# "Marley & Me" movie



## Guest (Dec 28, 2008)

Just wanted to get some feedback from the members of this forum about the movie, "Marley & Me" which opened on Christmas Day.

I have read the book. I guess I will have to wait until the movie comes out on DVD because the film isn't open-captioned for the Deaf in my area.

If you have seen the movie, what are your thoughts on it? 

Thanks for any feedback you can offer at this time.


----------



## whiteleo (Sep 7, 2008)

My husband and I went to see the movie on Christmas, I thought it was a very heartfelt, life of a dog movie. I haven't read the book so I don't have anything to compare it to. If it makes any difference, both my husband and me spent the last quarter of the movie sobbing.


----------



## rannmiller (Jun 27, 2008)

I read the book and I can tell from the previews they messed up part of the story making it so the Grogans had never owned dogs before so I think the movie tries to make them out to be clueless amateur dog owners a little more than I'd like, especially since that's not the point of the story at all. But it still looks like they kept some of the best parts (like when Marleys escaping from the moving car held in only by the husband, oh man, that cracks me up!). I want to see it very soon, it looks amazing.


----------



## ILuvLabs (Oct 27, 2008)

I loved the book but was afraid the movie would be a big disappointment. I've read on a couple of forums that people loved the movie, even those who read the book......so I'm going next week.

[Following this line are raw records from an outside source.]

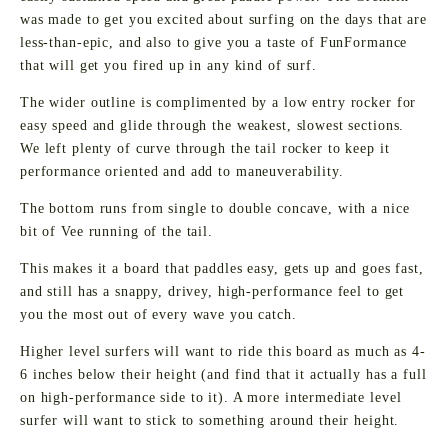
was made to get you excited about surfing on the days that are
less-than-epic, and also to give you a taste of FunFormance
that will get you fired up in any kind of surf.
The wider outline is complimented by a low entry rocker for
easy speed and glide through the weakest, slowest sections.
We left plenty of curve through the tail rocker to keep it
performance oriented and add to maneuverability.
The bottom runs from single to double concave, with a nice
bit of Vee running of the tail.
This makes it a board that paddles easy, gets up and goes fast,
and still has a snappy, drivey, high-performance feel to get
you the most out of every wave you catch.
Higher level surfers will want to ride this board as much as 4-
6 inches below their height (and find that it actually has a full
on high-performance side to it). A more intermediate level
surfer will want to stick to something around their height.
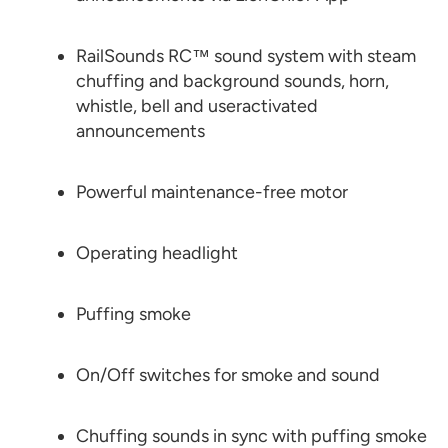
RailSounds RC™ sound system with steam
chuffing and background sounds, horn,
whistle, bell and useractivated
announcements
Powerful maintenance-free motor
Operating headlight
Puffing smoke
On/Off switches for smoke and sound
Chuffing sounds in sync with puffing smoke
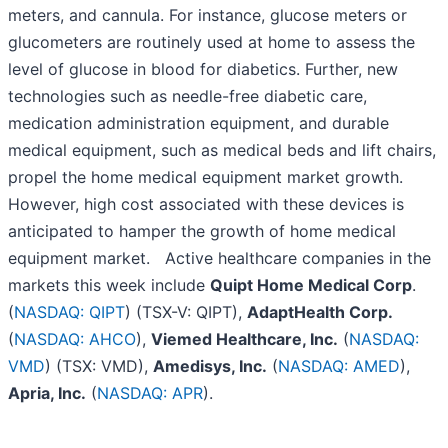
meters, and cannula. For instance, glucose meters or
glucometers are routinely used at home to assess the
level of glucose in blood for diabetics. Further, new
technologies such as needle-free diabetic care,
medication administration equipment, and durable
medical equipment, such as medical beds and lift chairs,
propel the home medical equipment market growth.
However, high cost associated with these devices is
anticipated to hamper the growth of home medical
equipment market. Active healthcare companies in the
markets this week include
Quipt Home Medical Corp
.
(
NASDAQ: QIPT
) (TSX-V: QIPT),
AdaptHealth Corp.
(
NASDAQ: AHCO
),
Viemed Healthcare, Inc.
(
NASDAQ:
VMD
) (TSX: VMD),
Amedisys, Inc.
(
NASDAQ: AMED
),
Apria, Inc.
(
NASDAQ: APR
).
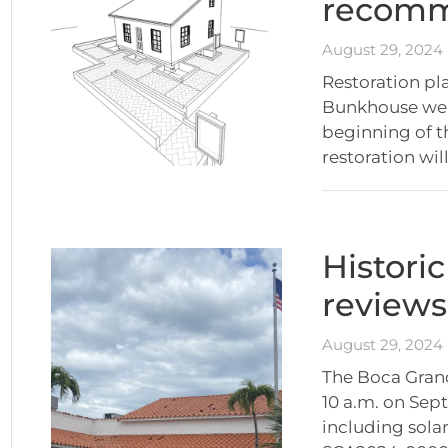
recom
August 29, 2024
Restoration pl
Bunkhouse were
beginning of t
restoration will
Histori
reviews
August 29, 2024
The Boca Grand
10 a.m. on Sept
including solar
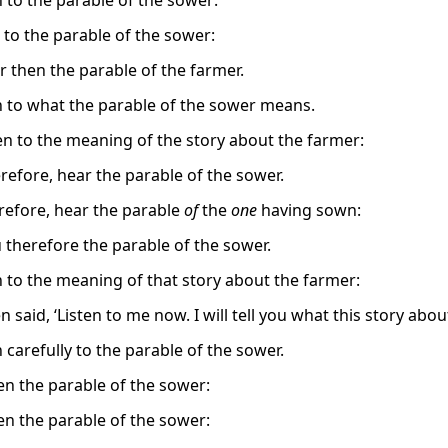
n to the parable of the sower:
n to the parable of the sower:
r then the parable of the farmer.
en to what the parable of the sower means.
en to the meaning of the story about the farmer:
erefore, hear the parable of the sower.
refore, hear the parable
of
the
one
having sown:
 therefore the parable of the sower.
en to the meaning of that story about the farmer:
n said, ‘Listen to me now. I will tell you what this story ab
n carefully to the parable of the sower.
en the parable of the sower:
en the parable of the sower:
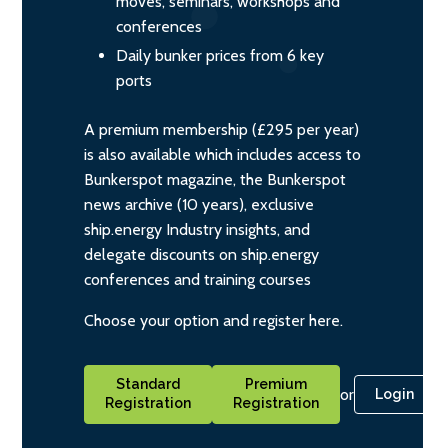
moves, seminars, workshops and
conferences
Daily bunker prices from 6 key
ports
A premium membership (£295 per year)
is also available which includes access to
Bunkerspot magazine, the Bunkerspot
news archive (10 years), exclusive
ship.energy Industry insights, and
delegate discounts on ship.energy
conferences and training courses
Choose your option and register here.
Standard
Premium
or
Login
Registration
Registration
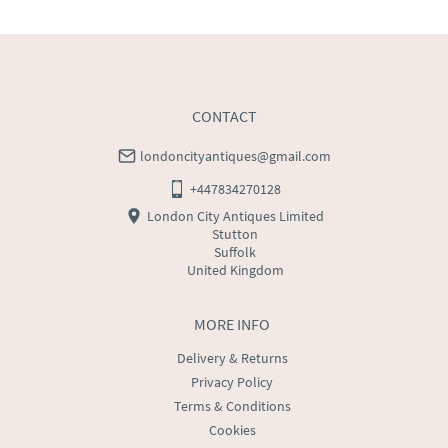
CONTACT
londoncityantiques@gmail.com
+447834270128
London City Antiques Limited
Stutton
Suffolk
United Kingdom
MORE INFO
Delivery & Returns
Privacy Policy
Terms & Conditions
Cookies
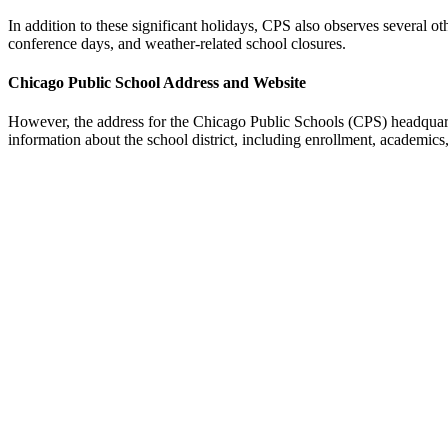
In addition to these significant holidays, CPS also observes several o
conference days, and weather-related school closures.
Chicago Public School Address and Website
However, the address for the Chicago Public Schools (CPS) headquar
information about the school district, including enrollment, academics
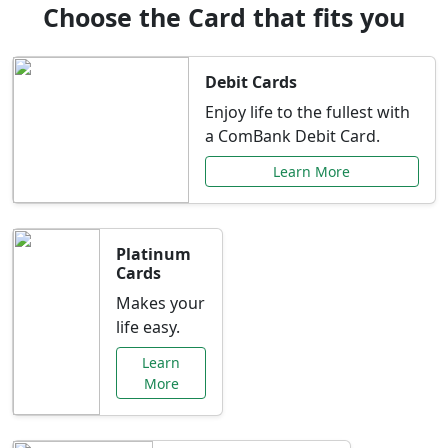
Choose the Card that fits you
Debit Cards
Enjoy life to the fullest with
a ComBank Debit Card.
Learn More
Platinum
Cards
Makes your
life easy.
Learn
More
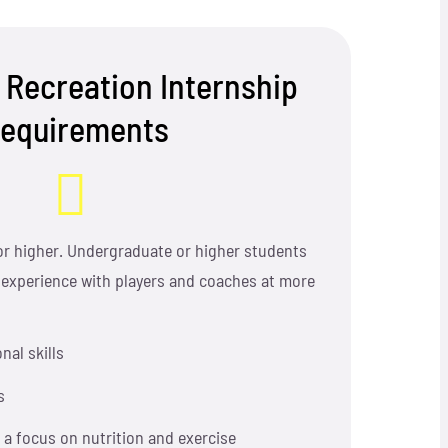
 Recreation Internship
equirements
or higher. Undergraduate or higher students
 experience with players and coaches at more
nal skills
s
h a focus on nutrition and exercise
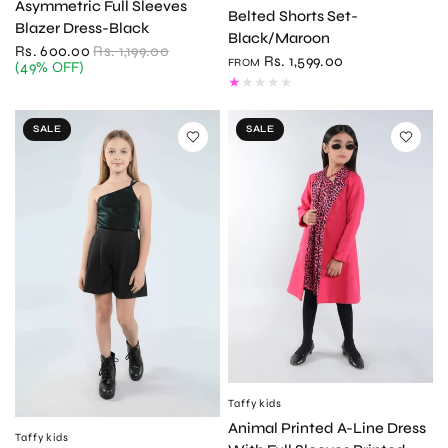
Asymmetric Full Sleeves
Belted Shorts Set-
Blazer Dress-Black
Black/Maroon
Rs. 600.00
Rs. 1,199.00
Rs. 1,599.00
FROM
(49% OFF)
SALE
SALE
Taffykids
QUICK VIEW
Animal Printed A-Line Dress
Taffykids
QUICK VIEW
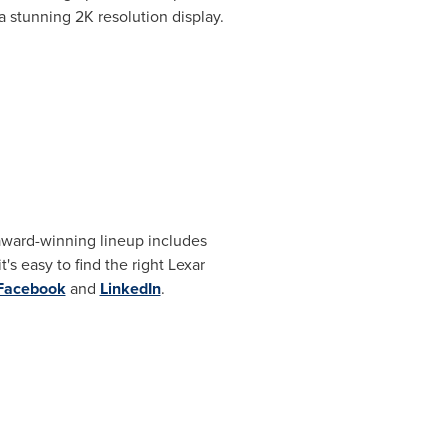
 a stunning
2K
resolution display.
 award-winning lineup includes
s easy to find the right Lexar
Facebook
and
LinkedIn
.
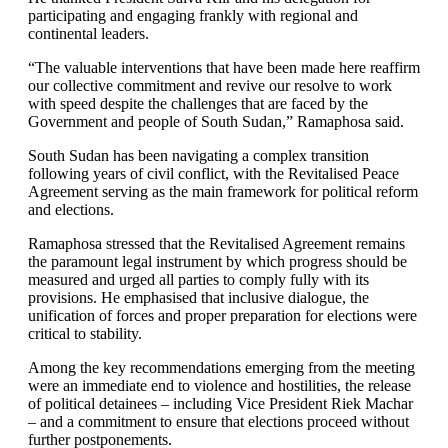
participating and engaging frankly with regional and
continental leaders.
“The valuable interventions that have been made here reaffirm
our collective commitment and revive our resolve to work
with speed despite the challenges that are faced by the
Government and people of South Sudan,” Ramaphosa said.
South Sudan has been navigating a complex transition
following years of civil conflict, with the Revitalised Peace
Agreement serving as the main framework for political reform
and elections.
Ramaphosa stressed that the Revitalised Agreement remains
the paramount legal instrument by which progress should be
measured and urged all parties to comply fully with its
provisions. He emphasised that inclusive dialogue, the
unification of forces and proper preparation for elections were
critical to stability.
Among the key recommendations emerging from the meeting
were an immediate end to violence and hostilities, the release
of political detainees – including Vice President Riek Machar
– and a commitment to ensure that elections proceed without
further postponements.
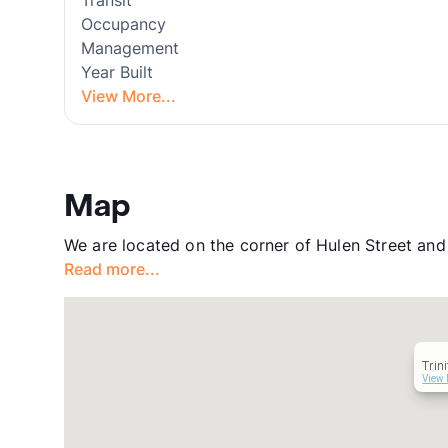
Transit
Occupancy
Management
Year Built
View More...
Map
We are located on the corner of Hulen Street an
Read more...
Trin
View 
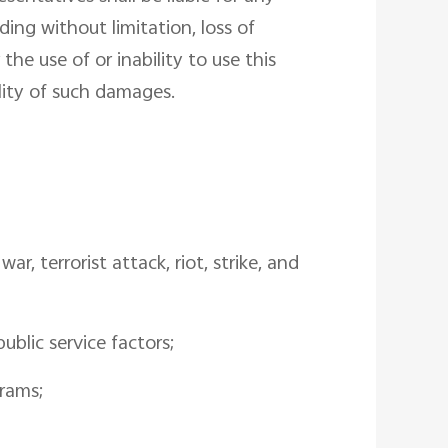
ding without limitation, loss of
the use of or inability to use this
ility of such damages.
r, terrorist attack, riot, strike, and
ublic service factors;
grams;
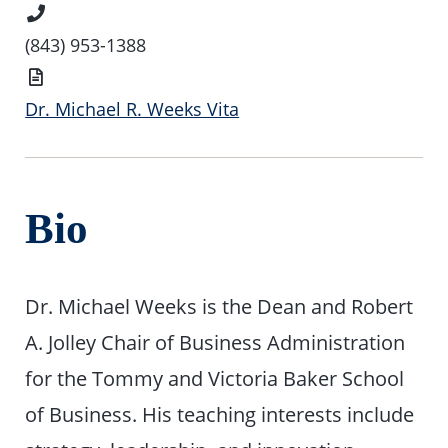
Phone
Number
(843) 953-1388
Vita
Dr. Michael R. Weeks Vita
Bio
Dr. Michael Weeks is the Dean and Robert
A. Jolley Chair of Business Administration
for the Tommy and Victoria Baker School
of Business. His teaching interests include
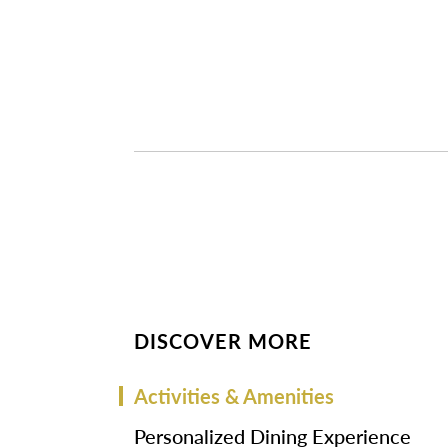
DISCOVER MORE
Activities & Amenities
Personalized Dining Experience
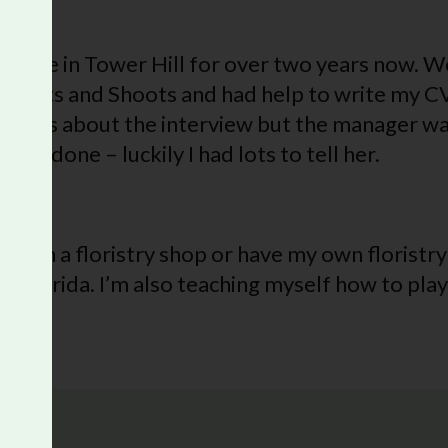
s Cafe in Tower Hill for over two years now. We
gh Roots and Shoots and had help to write my C
ervous about the interview but the manager wa
ad done – luckily I had lots to tell her.
re?
ain, in a floristry shop or have my own floristry
 Florida. I’m also teaching myself how to play 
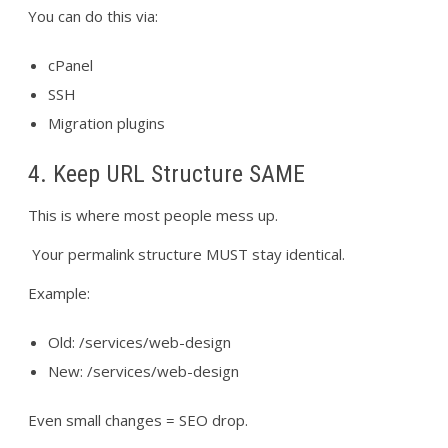
You can do this via:
cPanel
SSH
Migration plugins
4. Keep URL Structure SAME
This is where most people mess up.
Your permalink structure MUST stay identical.
Example:
Old: /services/web-design
New: /services/web-design
Even small changes = SEO drop.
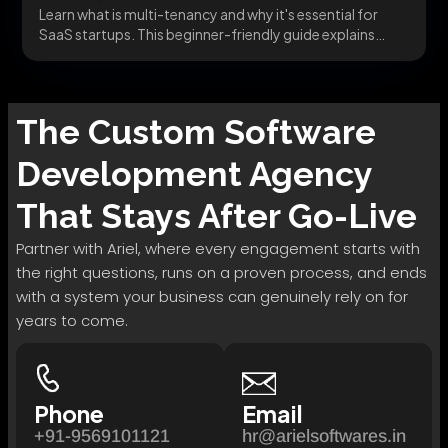
Learn what is multi-tenancy and why it's essential for
SaaS startups. This beginner-friendly guide explains
how...
The
Custom Software
Development
Agency
That Stays After Go-Live
Partner with Ariel, where every engagement starts with
the right questions, runs on a proven process, and ends
with a system your business can genuinely rely on for
years to come.
Phone
Email
+91-9569101121
hr@arielsoftwares.in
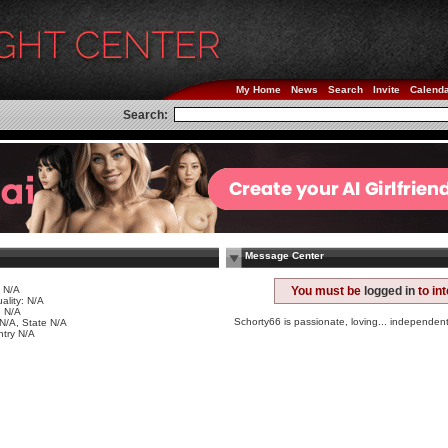
My Home
News
Search
Invite
Calend
Search:
Message Center
 N/A
You must be
logged in
to in
ality: N/A
 N/A
Schorty66 is passionate, loving... independen
 N/A, State N/A
try N/A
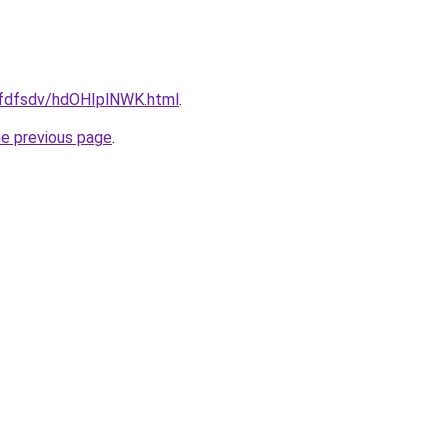
grfdfsdv/hdOHIplNWK.html
.
he previous page
.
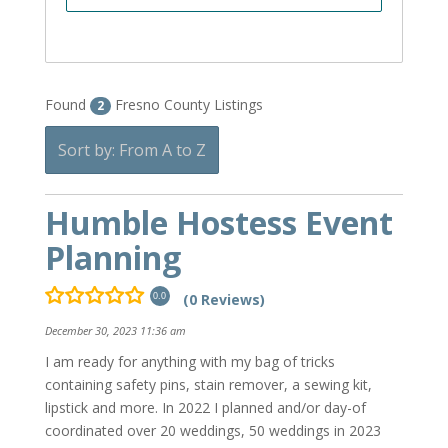
Found
Fresno County Listings
2
Sort by: From A to Z
Humble Hostess Event
Planning
(0 Reviews)
0.0
December 30, 2023 11:36 am
I am ready for anything with my bag of tricks
containing safety pins, stain remover, a sewing kit,
lipstick and more. In 2022 I planned and/or day-of
coordinated over 20 weddings, 50 weddings in 2023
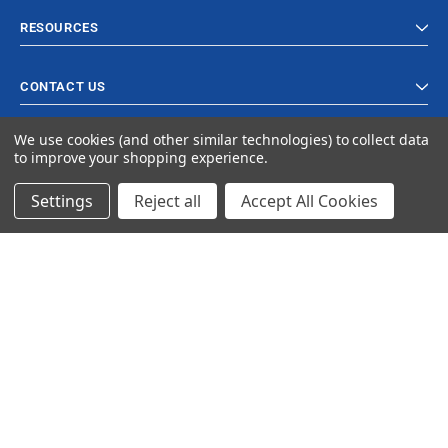
RESOURCES
CONTACT US
We use cookies (and other similar technologies) to collect data
to improve your shopping experience.
Settings
Reject all
Accept All Cookies
© 2023 Ancra Cargo |
Privacy Policy
|
Terms & Conditions
CLOSE
SHOPPING CART:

I tried to find the eulogy that John Grogan wrote about Marley......I read the book when it first came out & quite easily found & read the eulogy. It was beautiful. I wanted to post it for people who read the book or had seen the movie. I spent a lot of time but found out that it's in the archives of the Philadelphia Inquirer....when I went to register, I was asked for my payment method......NOT!

So unless somebody can find it elsewhere, I'm afraid I can't post it. What a bummer.


----------



## TippysMom (Oct 3, 2008)

I read the book - and sobbed thru the end of it....so, since it sounds like the movie will set me off too, I'll wait for DVD. I hate crying in public (I can't seem to cry quietly!)...I don't expect it to be completely true to the book - they never are - but I have heard from some friends that it is still an excellent movie, for dog lovers.


----------



## Guest (Dec 29, 2008)

I wanted to thank everyone who took the time to share their thoughts on the movie. I'll catch it when it comes out on DVD.


----------



## rannmiller (Jun 27, 2008)

Don't go see this movie in theaters! I'm a terrible talker through movies anyway, but when it comes to one where they've changed a bunch of the little details, I feel the need to point them out to my boyfriend almost every time. And this movie has quite a few changed details! It was still good, they really detracted from one of the book's overall morals: that even if you're an experience dog owner who gets a purebred from a reputable breeder, it doesn't guarantee you a perfect dog and that dog ownership can be very hard. 

That's not the reason you shouldn't see it though, it's because I still bawled my eyes out through the last 15 or so minutes of it and I hate crying in public. Good thing I thought ahead and didn't wear make up today. But I guess that's up to each individual person. 

Overall it was a good movie and stayed relatively true to the book.


----------